Prompt:
Return the full listing unchanged, excluding any images it contains.

-*-

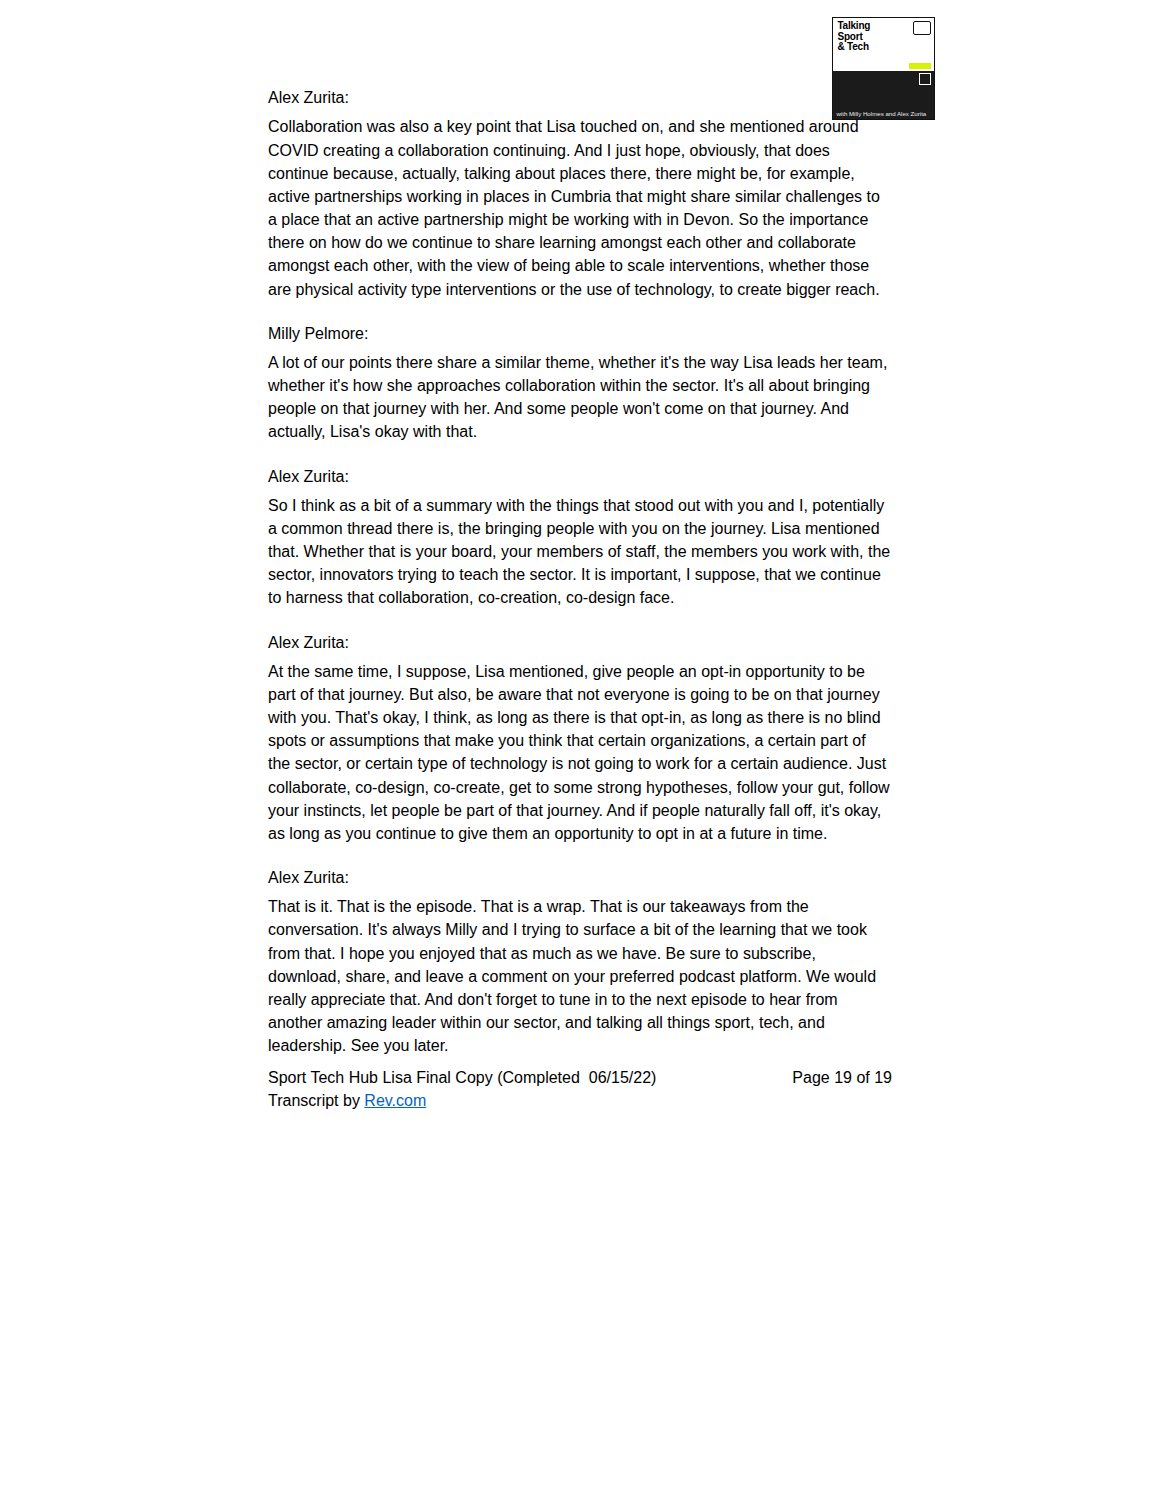Talking
Sport
& Tech
with Milly Holmes and Alex Zurita
Alex Zurita:
Collaboration was also a key point that Lisa touched on, and she mentioned around COVID creating a collaboration continuing. And I just hope, obviously, that does continue because, actually, talking about places there, there might be, for example, active partnerships working in places in Cumbria that might share similar challenges to a place that an active partnership might be working with in Devon. So the importance there on how do we continue to share learning amongst each other and collaborate amongst each other, with the view of being able to scale interventions, whether those are physical activity type interventions or the use of technology, to create bigger reach.
Milly Pelmore:
A lot of our points there share a similar theme, whether it's the way Lisa leads her team, whether it's how she approaches collaboration within the sector. It's all about bringing people on that journey with her. And some people won't come on that journey. And actually, Lisa's okay with that.
Alex Zurita:
So I think as a bit of a summary with the things that stood out with you and I, potentially a common thread there is, the bringing people with you on the journey. Lisa mentioned that. Whether that is your board, your members of staff, the members you work with, the sector, innovators trying to teach the sector. It is important, I suppose, that we continue to harness that collaboration, co-creation, co-design face.
Alex Zurita:
At the same time, I suppose, Lisa mentioned, give people an opt-in opportunity to be part of that journey. But also, be aware that not everyone is going to be on that journey with you. That's okay, I think, as long as there is that opt-in, as long as there is no blind spots or assumptions that make you think that certain organizations, a certain part of the sector, or certain type of technology is not going to work for a certain audience. Just collaborate, co-design, co-create, get to some strong hypotheses, follow your gut, follow your instincts, let people be part of that journey. And if people naturally fall off, it's okay, as long as you continue to give them an opportunity to opt in at a future in time.
Alex Zurita:
That is it. That is the episode. That is a wrap. That is our takeaways from the conversation. It's always Milly and I trying to surface a bit of the learning that we took from that. I hope you enjoyed that as much as we have. Be sure to subscribe, download, share, and leave a comment on your preferred podcast platform. We would really appreciate that. And don't forget to tune in to the next episode to hear from another amazing leader within our sector, and talking all things sport, tech, and leadership. See you later.
Sport Tech Hub Lisa Final Copy (Completed 06/15/22)
Transcript by Rev.com
Page 19 of 19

-*-

Exercise result:
Talking
Sport
& Tech
with Milly Holmes and Alex Zurita
Alex Zurita:
Collaboration was also a key point that Lisa touched on, and she mentioned around COVID creating a collaboration continuing. And I just hope, obviously, that does continue because, actually, talking about places there, there might be, for example, active partnerships working in places in Cumbria that might share similar challenges to a place that an active partnership might be working with in Devon. So the importance there on how do we continue to share learning amongst each other and collaborate amongst each other, with the view of being able to scale interventions, whether those are physical activity type interventions or the use of technology, to create bigger reach.
Milly Pelmore:
A lot of our points there share a similar theme, whether it's the way Lisa leads her team, whether it's how she approaches collaboration within the sector. It's all about bringing people on that journey with her. And some people won't come on that journey. And actually, Lisa's okay with that.
Alex Zurita:
So I think as a bit of a summary with the things that stood out with you and I, potentially a common thread there is, the bringing people with you on the journey. Lisa mentioned that. Whether that is your board, your members of staff, the members you work with, the sector, innovators trying to teach the sector. It is important, I suppose, that we continue to harness that collaboration, co-creation, co-design face.
Alex Zurita:
At the same time, I suppose, Lisa mentioned, give people an opt-in opportunity to be part of that journey. But also, be aware that not everyone is going to be on that journey with you. That's okay, I think, as long as there is that opt-in, as long as there is no blind spots or assumptions that make you think that certain organizations, a certain part of the sector, or certain type of technology is not going to work for a certain audience. Just collaborate, co-design, co-create, get to some strong hypotheses, follow your gut, follow your instincts, let people be part of that journey. And if people naturally fall off, it's okay, as long as you continue to give them an opportunity to opt in at a future in time.
Alex Zurita:
That is it. That is the episode. That is a wrap. That is our takeaways from the conversation. It's always Milly and I trying to surface a bit of the learning that we took from that. I hope you enjoyed that as much as we have. Be sure to subscribe, download, share, and leave a comment on your preferred podcast platform. We would really appreciate that. And don't forget to tune in to the next episode to hear from another amazing leader within our sector, and talking all things sport, tech, and leadership. See you later.
Sport Tech Hub Lisa Final Copy (Completed 06/15/22)
Transcript by Rev.com
Page 19 of 19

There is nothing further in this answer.